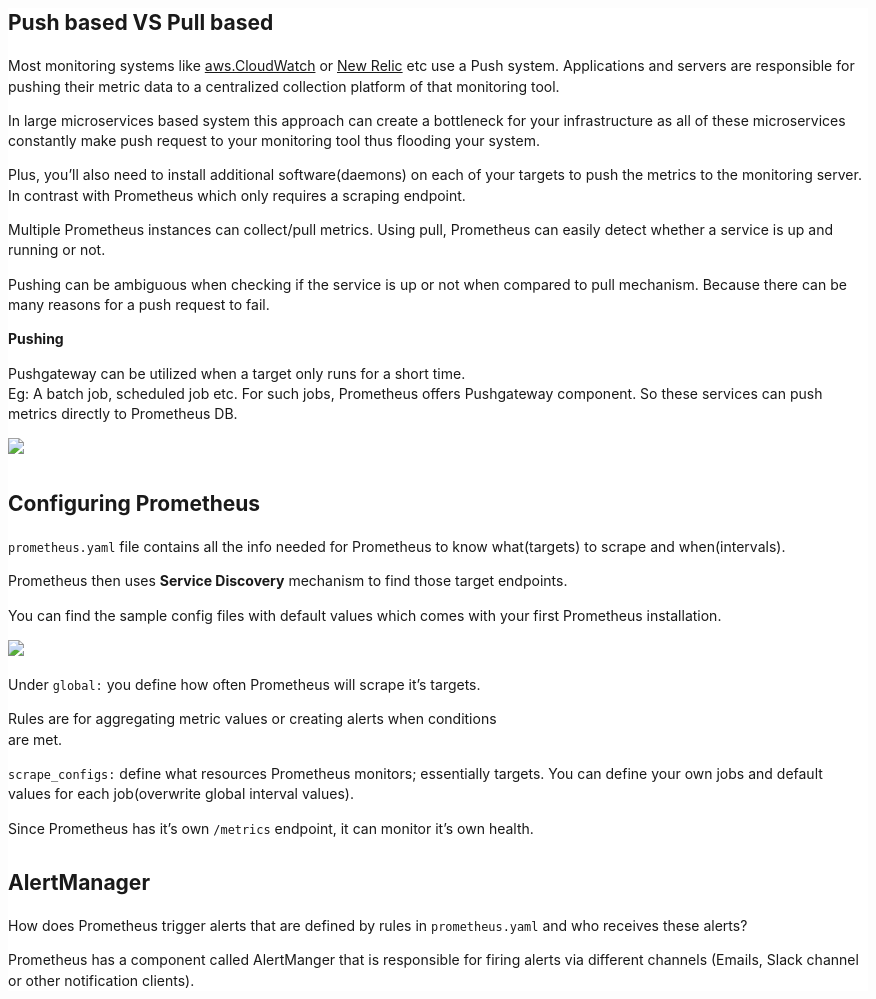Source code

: ## Push based VS Pull based   
   
Most monitoring systems like [aws.CloudWatch](../devlog/aws.CloudWatch.md) or [New Relic](../devlog/new%20relic.md) etc use a Push system. Applications and servers are responsible for pushing their metric data to a centralized collection platform of that monitoring tool.   
   
In large microservices based system this approach can create a bottleneck for your infrastructure as all of these microservices constantly make push request to your monitoring tool thus flooding your system.   
   
Plus, you’ll also need to install additional software(daemons) on each of your targets to push the metrics to the monitoring server. In contrast with Prometheus which only requires a scraping endpoint.   
   
Multiple Prometheus instances can collect/pull metrics. Using pull, Prometheus can easily detect whether a service is up and running or not.   
   
Pushing can be ambiguous when checking if the service is up or not when compared to pull mechanism. Because there can be many reasons for a push request to fail.   
   
**Pushing**   
   
Pushgateway can be utilized when a target only runs for a short time.   
Eg: A batch job, scheduled job etc. For such jobs, Prometheus offers Pushgateway component. So these services can push metrics directly to Prometheus DB.   
   
![](https://res.cloudinary.com/zubayr/image/upload/v1655885235/wiki/yguspabejdgcr4qbzegm.png)   
   
## Configuring Prometheus   
   
`prometheus.yaml` file contains all the info needed for Prometheus to know what(targets) to scrape and when(intervals).   
   
Prometheus then uses **Service Discovery** mechanism to find those target endpoints.   
   
You can find the sample config files with default values which comes with your first Prometheus installation.   
   
![](https://res.cloudinary.com/zubayr/image/upload/v1656153062/wiki/p2l9ubydx8h1viv4pafn.png)   
   
Under `global:` you define how often Prometheus will scrape it’s targets.   
   
Rules are for aggregating metric values or creating alerts when conditions   
are met.   
   
`scrape_configs:` define what resources Prometheus monitors; essentially targets. You can define your own jobs and default values for each job(overwrite global interval values).   
   
Since Prometheus has it’s own `/metrics` endpoint, it can monitor it’s own health.   
   
## AlertManager   
   
How does Prometheus trigger alerts that are defined by rules in `prometheus.yaml` and who receives these alerts?   
   
Prometheus has a component called AlertManger that is responsible for firing alerts via different channels (Emails, Slack channel or other notification clients).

━━━━━━━━━━━━━━━━━━━━

> **AIM OF THE EXERCISE**
Set out the lines above as a JSON list of strings, one string per line, skipping blank lines and leaving the pictures out.

> **EXERCISE SOLUTION**
[
  "Source code",
  ": ## Push based VS Pull based   ",
  "Most monitoring systems like [aws.CloudWatch](../devlog/aws.CloudWatch.md) or [New Relic](../devlog/new%20relic.md) etc use a Push system. Applications and servers are responsible for pushing their metric data to a centralized collection platform of that monitoring tool.   ",
  "In large microservices based system this approach can create a bottleneck for your infrastructure as all of these microservices constantly make push request to your monitoring tool thus flooding your system.   ",
  "Plus, you’ll also need to install additional software(daemons) on each of your targets to push the metrics to the monitoring server. In contrast with Prometheus which only requires a scraping endpoint.   ",
  "Multiple Prometheus instances can collect/pull metrics. Using pull, Prometheus can easily detect whether a service is up and running or not.   ",
  "Pushing can be ambiguous when checking if the service is up or not when compared to pull mechanism. Because there can be many reasons for a push request to fail.   ",
  "**Pushing**   ",
  "Pushgateway can be utilized when a target only runs for a short time.   ",
  "Eg: A batch job, scheduled job etc. For such jobs, Prometheus offers Pushgateway component. So these services can push metrics directly to Prometheus DB.   ",
  "![](https://res.cloudinary.com/zubayr/image/upload/v1655885235/wiki/yguspabejdgcr4qbzegm.png)   ",
  "## Configuring Prometheus   ",
  "`prometheus.yaml` file contains all the info needed for Prometheus to know what(targets) to scrape and when(intervals).   ",
  "Prometheus then uses **Service Discovery** mechanism to find those target endpoints.   ",
  "You can find the sample config files with default values which comes with your first Prometheus installation.   ",
  "![](https://res.cloudinary.com/zubayr/image/upload/v1656153062/wiki/p2l9ubydx8h1viv4pafn.png)   ",
  "Under `global:` you define how often Prometheus will scrape it’s targets.   ",
  "Rules are for aggregating metric values or creating alerts when conditions   ",
  "are met.   ",
  "`scrape_configs:` define what resources Prometheus monitors; essentially targets. You can define your own jobs and default values for each job(overwrite global interval values).   ",
  "Since Prometheus has it’s own `/metrics` endpoint, it can monitor it’s own health.   ",
  "## AlertManager   ",
  "How does Prometheus trigger alerts that are defined by rules in `prometheus.yaml` and who receives these alerts?   ",
  "Prometheus has a component called AlertManger that is responsible for firing alerts via different channels (Emails, Slack channel or other notification clients)."
]